Google, obviously, wrecked that assignment and spoiled the fun of the literary Easter egg hunt.
When Hall collected his poem in The Happy Man, he changed the title to “Mr. Wakeville on Interstate 90,” clouding the previous allusion. That let me surprise students with the new version and another paper having them analyze the effects of that change and his other revisions. But now any student who has done the first part of the assignment has already discovered the YouTube video of Hall reading “Mr. Wakeville” at the University of Virginia in 2007 and here at Monterey Peninsula College in 2009. Goodbye stimulating surprise.
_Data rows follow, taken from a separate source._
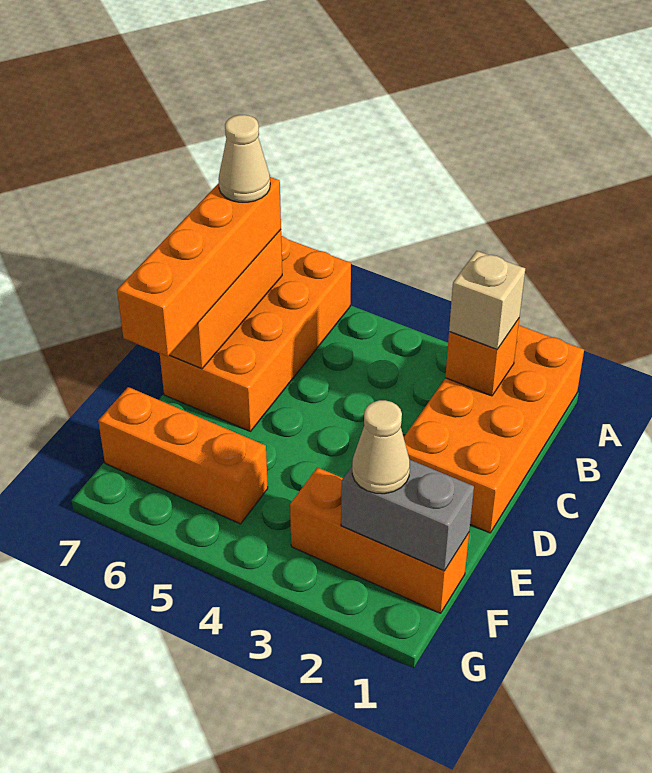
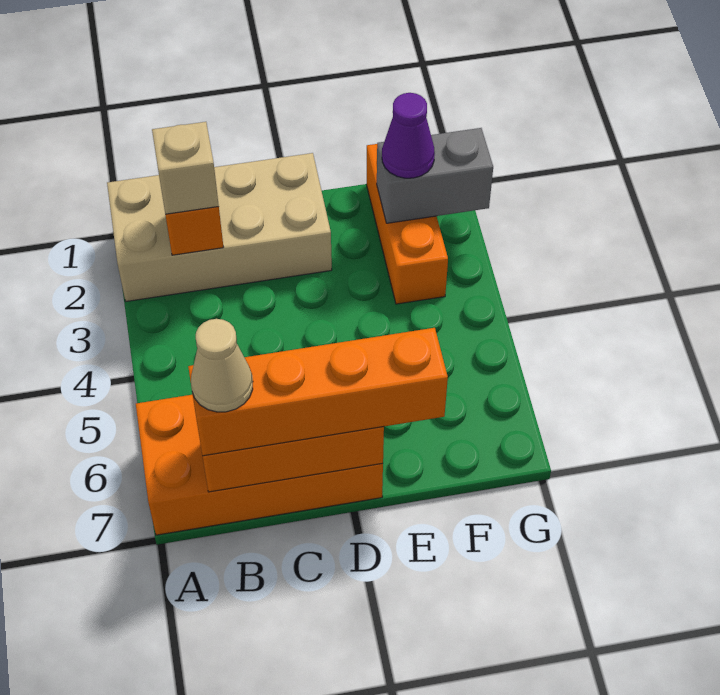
orange brick A1:D2 level 1 -> tan brick A1:D2 level 1
grey brick F1:F2 level 2 -> grey brick F2:G2 level 2
tan cone F2 level 3 -> purple cone F2 level 3
orange brick F5:F7 level 1 -> none

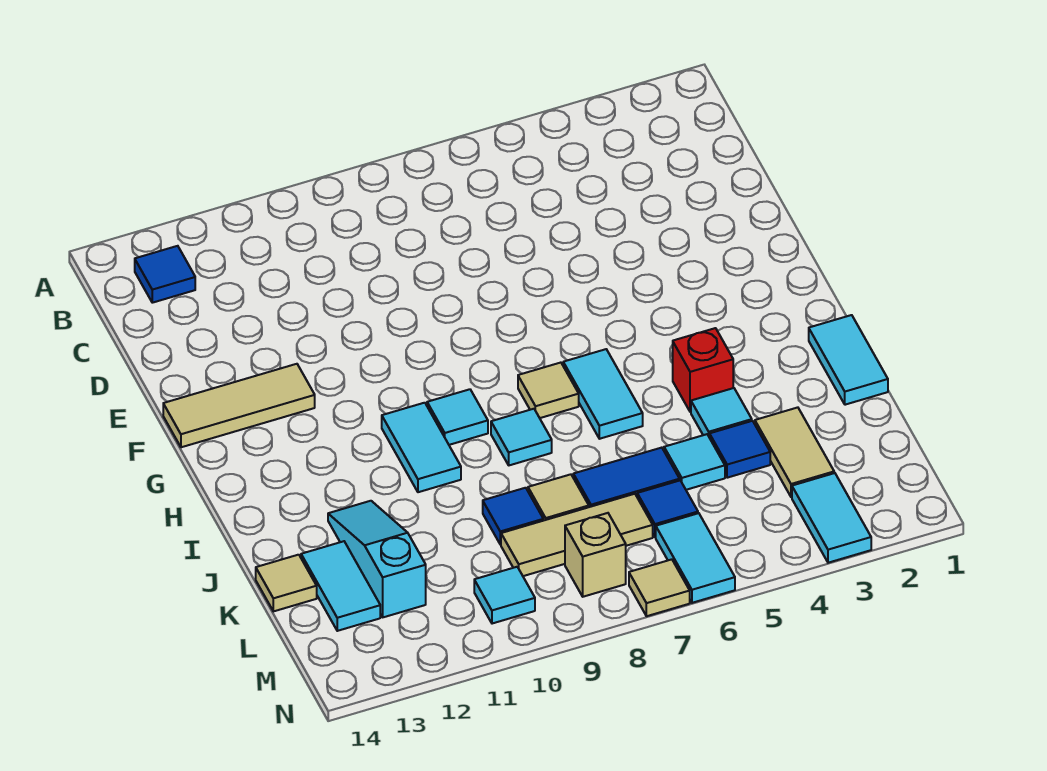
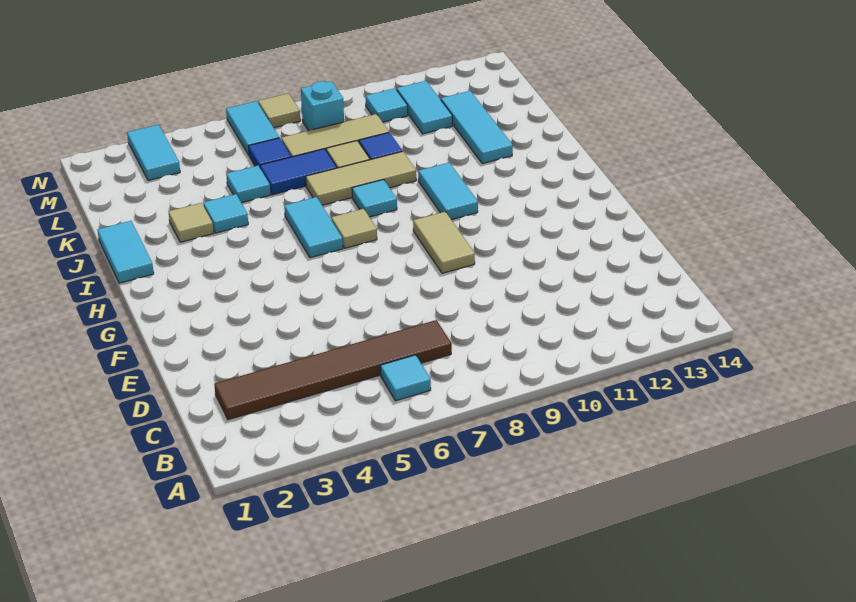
blue tile B13 level 1 -> none
none -> brown tile C2:C7 level 1
tan tile F12:F14 level 1 -> tan tile J7:J9 level 1
cyan tile H9 level 1 -> cyan tile B6 level 1
red brick I4 level 1 -> none
cyan slope J12:L12 level 1 top L -> cyan tile J12:L12 level 1
tan tile K3:L3 level 1 -> tan tile F9:G9 level 1
blue tile K4 level 1 -> none
cyan tile K13:L13 level 1 -> cyan tile L11:M11 level 1
tan tile K14 level 1 -> tan tile J3 level 1
tan brick M8 level 1 -> cyan brick M8 level 1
To show the importance of a story’s end, I used to have students read a story from which I had amputated the final paragraph. After discussion, I could reveal my duplicity, hand out the real ending, and continue discussing. This was a theatrical, shocking, enlivening teaching strategy; now, searching for a clue to the story, students have already found the text online and know that the handout is incomplete.
Another assignment was to view Robert Enrico’s Academy Award film “An Occurrence at Owl Creek Bridge” (1963), then read Ambrose Bierce’s short story of the same name (1890) and write a comparison and contrast. Telling Bierce’s story with words differs radically from telling it with images, editing, lighting, acting, etc. Unfortunately, now almost 20,000 such Bierce-Enrico comparisons pop up on Google, from essaydepot.com to SparkNotes, ripe for the picking. And just last week a good student turned in a paper based on his viewing of an appalling, redubbed version of Enrico’s masterpiece on YouTube. The film’s entire soundtrack is now only Jethro Tull’s interminable “Thick as a Brick.” No birdsong and rushing water, no ticking watch, no “Livin’ Man,” just a major head fake for students who don’t know the difference.
In the end, I believe the situation I have described (massive availability of predigested opinion, the rule of images and rewired neural processing, text degradation from replicated error, and hermeneutic contamination, primarily from grade school parody) has something in common with Pandora’s Box, Humpty Dumpty, and the genie out of the bottle; it cannot be undone. Some critics will surely dismiss my conclusions as reactionary and blame either my lack of creativity or my lack of Internet savvy. They will be wrong on both counts. Pre-YouTube, I was using music videos to teach literature thirty years ago. The new medium is simply not an effective vehicle for the old medium. Thus, the situation is not limited to the teaching of literature but has implications for the creation of literature as well. Birkerts probably says it best in Reading Life (2007), “What finally is at issue is nothing less than the status, the perceived value, of imagination itself.”